Reproduce the passage from the excerpt on missing persons, starting with "Meyer said that" and going on through "are new callers.".

_Excerpt_.

=== Begin Enclosure ===

However, officials said that most of the unaccounted-for were probably alive.

“We expect 300 to 400 will be really, truly missing,” said Melissa Walker, another state health department spokeswoman. “Some might have died and been washed out to sea, and we’ll never ever know.” Others might be intentionally missing, she said.

“They’ve moved on with their lives and don’t want to be found,” Walker added.

Walker said that between 30 to 50 people, initially thought to be missing, were being located every day.

Meyer said that in many cases, people moving from evacuation shelter to trailer to other temporary housing haven’t been able to contact family. When they finally do connect, relatives who filed a missing-persons report don’t always inform authorities that their loved one has been found.

Walker said the Baton Rouge-based Find Family National Call Center receives about 150 calls a day from families looking for relatives. Between 10 and 15 of them are new callers.

=== End Enclosure ===

(Human pose images with coordinates)
=== Begin Enclosure ===

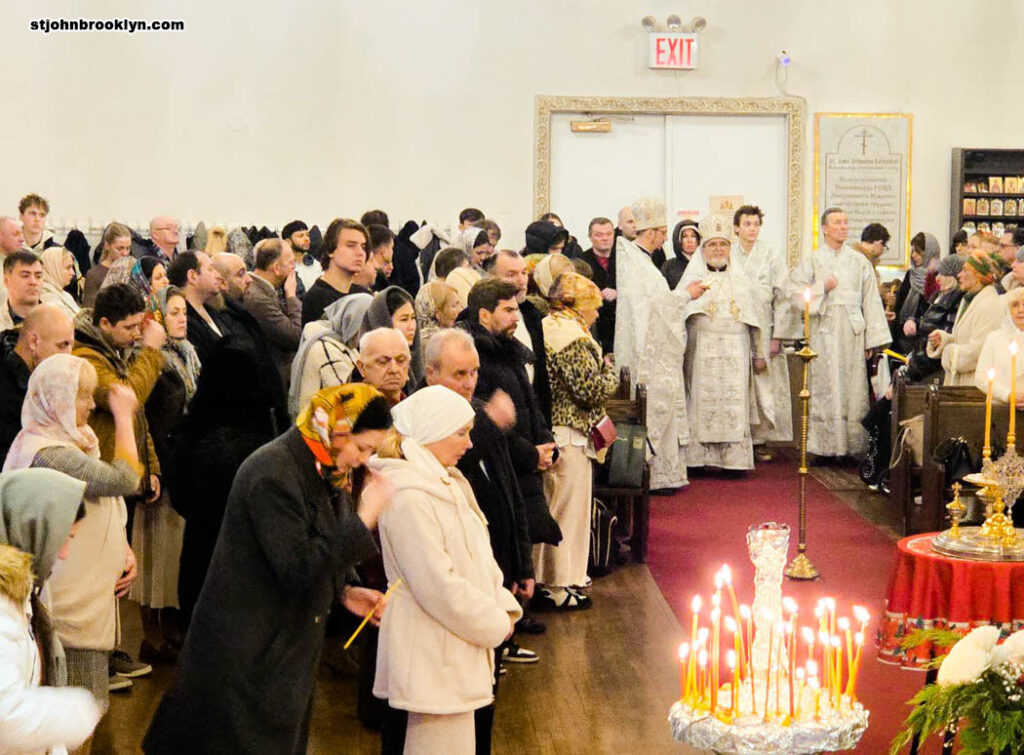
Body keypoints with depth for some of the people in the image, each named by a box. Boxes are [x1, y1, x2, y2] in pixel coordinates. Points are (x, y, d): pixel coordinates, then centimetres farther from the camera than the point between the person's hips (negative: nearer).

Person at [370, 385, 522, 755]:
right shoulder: (408, 497, -20)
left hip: (457, 653, 10)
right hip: (433, 660, -10)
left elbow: (479, 557, 16)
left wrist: (503, 608, 1)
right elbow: (439, 586, -22)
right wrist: (495, 625, -11)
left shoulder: (446, 484, 12)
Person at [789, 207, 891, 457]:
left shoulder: (859, 261, 11)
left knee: (853, 388, -1)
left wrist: (872, 339, 2)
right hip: (824, 332, -1)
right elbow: (796, 295, 3)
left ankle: (852, 446, 2)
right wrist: (823, 288, -9)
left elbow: (871, 301, 8)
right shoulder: (812, 261, 7)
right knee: (825, 389, -4)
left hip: (853, 333, 2)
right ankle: (825, 447, -2)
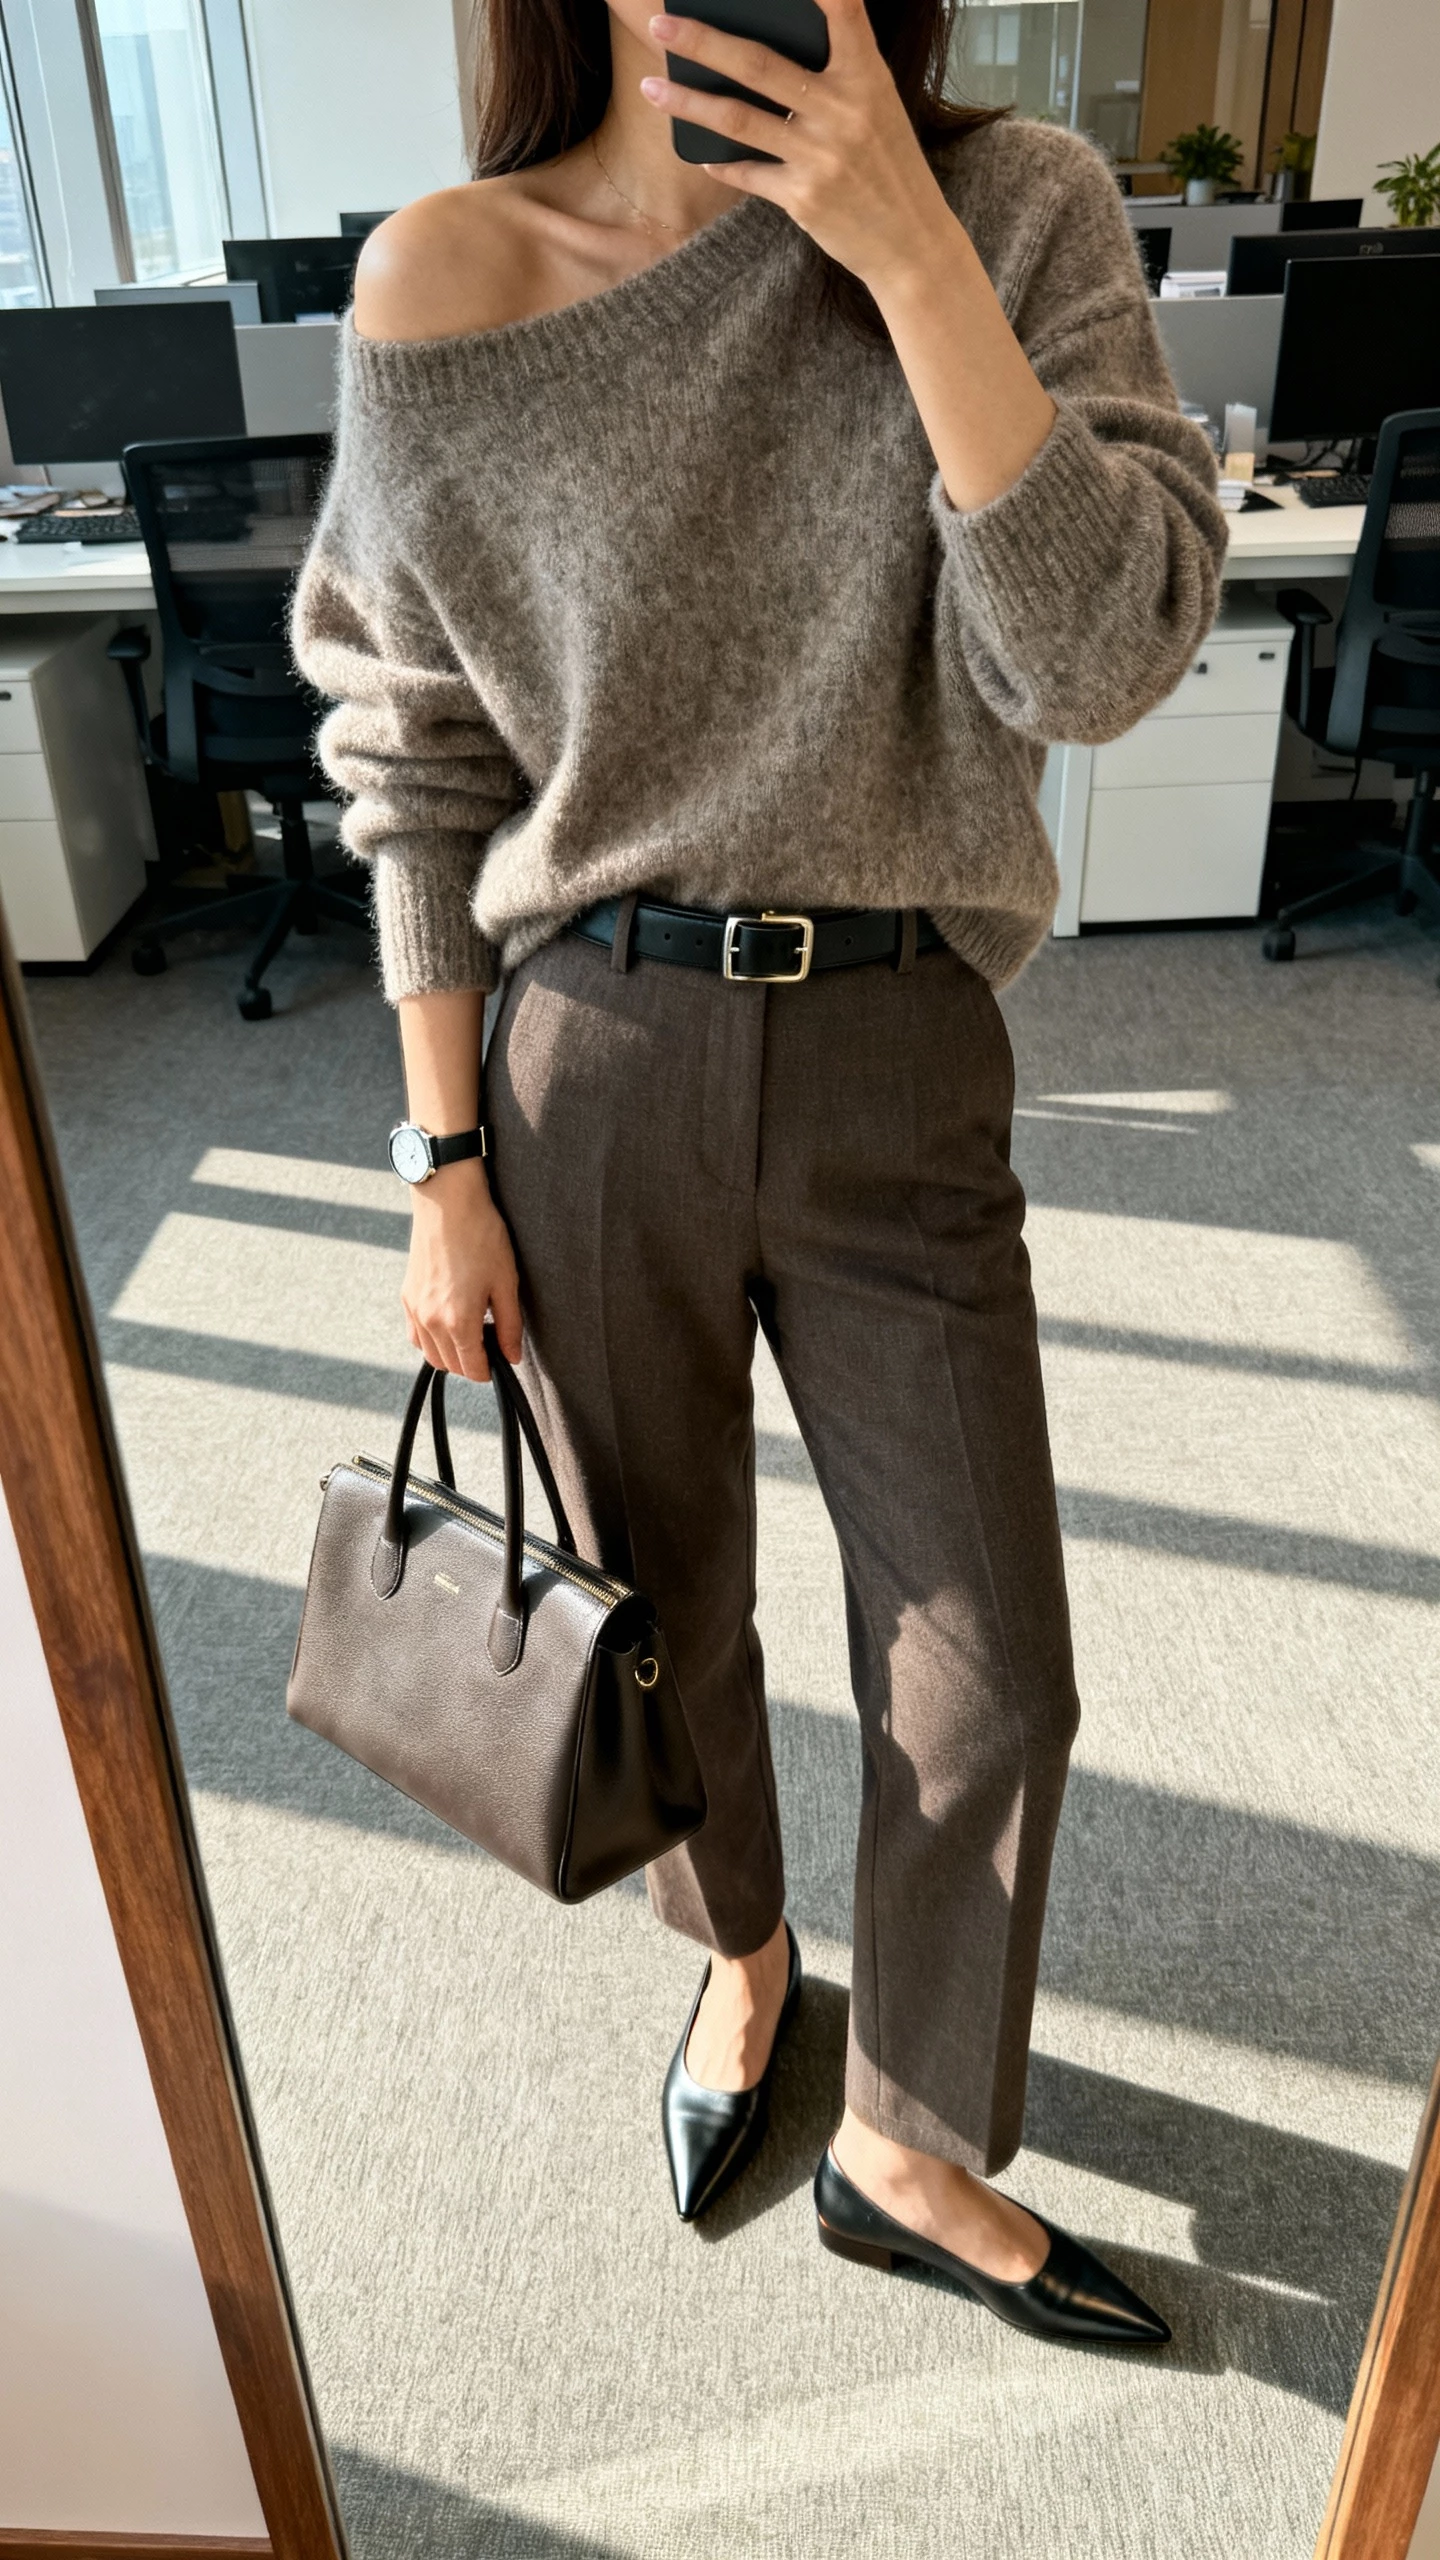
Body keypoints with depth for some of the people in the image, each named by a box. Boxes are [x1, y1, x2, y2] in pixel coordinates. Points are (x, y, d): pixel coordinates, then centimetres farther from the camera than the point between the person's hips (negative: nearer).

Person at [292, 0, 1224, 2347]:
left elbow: (1101, 658, -12)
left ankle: (908, 2150, 35)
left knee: (991, 1678, 7)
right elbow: (419, 767, 0)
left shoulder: (1018, 214, -1)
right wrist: (447, 1165, -2)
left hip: (896, 1062, 1)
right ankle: (742, 1947, 51)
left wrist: (912, 250, -18)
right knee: (664, 1608, 17)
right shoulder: (451, 281, -2)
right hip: (590, 1062, 0)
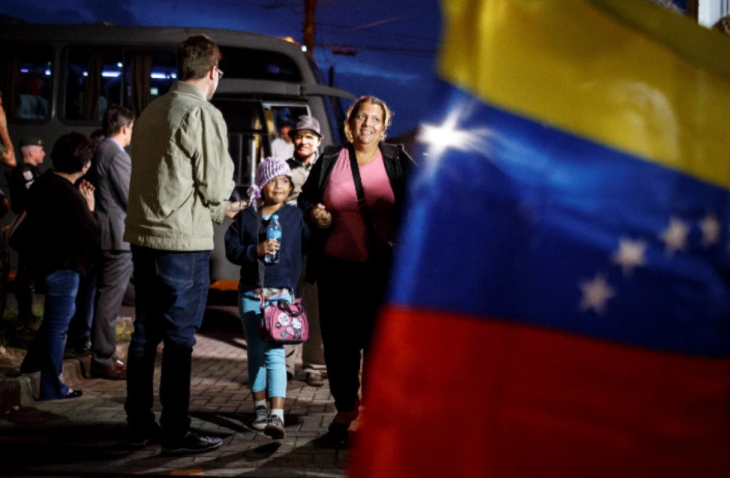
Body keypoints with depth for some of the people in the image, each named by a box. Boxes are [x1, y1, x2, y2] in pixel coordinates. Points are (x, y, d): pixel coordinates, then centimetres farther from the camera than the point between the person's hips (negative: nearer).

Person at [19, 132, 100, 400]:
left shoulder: (43, 184, 3)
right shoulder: (69, 196, -26)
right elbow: (93, 236, -23)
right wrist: (89, 207, -7)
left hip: (46, 261, 10)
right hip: (62, 267, -10)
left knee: (62, 313, 28)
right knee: (57, 325, 1)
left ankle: (32, 364, 39)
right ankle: (51, 388, 11)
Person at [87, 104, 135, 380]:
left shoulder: (99, 151, 13)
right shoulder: (117, 155, -16)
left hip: (104, 235, 10)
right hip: (119, 236, -10)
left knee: (105, 297, 17)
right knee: (110, 300, -5)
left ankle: (102, 354, 26)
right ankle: (103, 361, 1)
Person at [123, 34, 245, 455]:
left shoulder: (151, 111, 12)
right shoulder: (205, 114, -12)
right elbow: (216, 187, -11)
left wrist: (219, 209, 21)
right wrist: (223, 204, 13)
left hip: (143, 236, 8)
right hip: (183, 243, -8)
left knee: (145, 333, 14)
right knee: (180, 340, -1)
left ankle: (139, 424, 23)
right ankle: (177, 434, 6)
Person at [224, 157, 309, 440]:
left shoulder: (295, 217, 3)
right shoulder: (247, 217, 5)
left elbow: (310, 245, 1)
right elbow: (232, 249, -1)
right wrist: (256, 251, -15)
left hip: (281, 293, -2)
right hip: (250, 293, 3)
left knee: (275, 353, -11)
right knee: (255, 353, 11)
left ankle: (277, 415, -15)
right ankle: (260, 408, 24)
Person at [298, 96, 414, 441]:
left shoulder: (397, 162, 4)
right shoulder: (330, 160, 8)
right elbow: (305, 197, 19)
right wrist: (312, 213, -2)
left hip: (382, 268, -1)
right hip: (336, 266, 2)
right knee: (338, 338, 5)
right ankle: (345, 407, 20)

=== End Enclosure ===

_Answer below_.
Meyer said that in many cases, people moving from evacuation shelter to trailer to other temporary housing haven’t been able to contact family. When they finally do connect, relatives who filed a missing-persons report don’t always inform authorities that their loved one has been found.

Walker said the Baton Rouge-based Find Family National Call Center receives about 150 calls a day from families looking for relatives. Between 10 and 15 of them are new callers.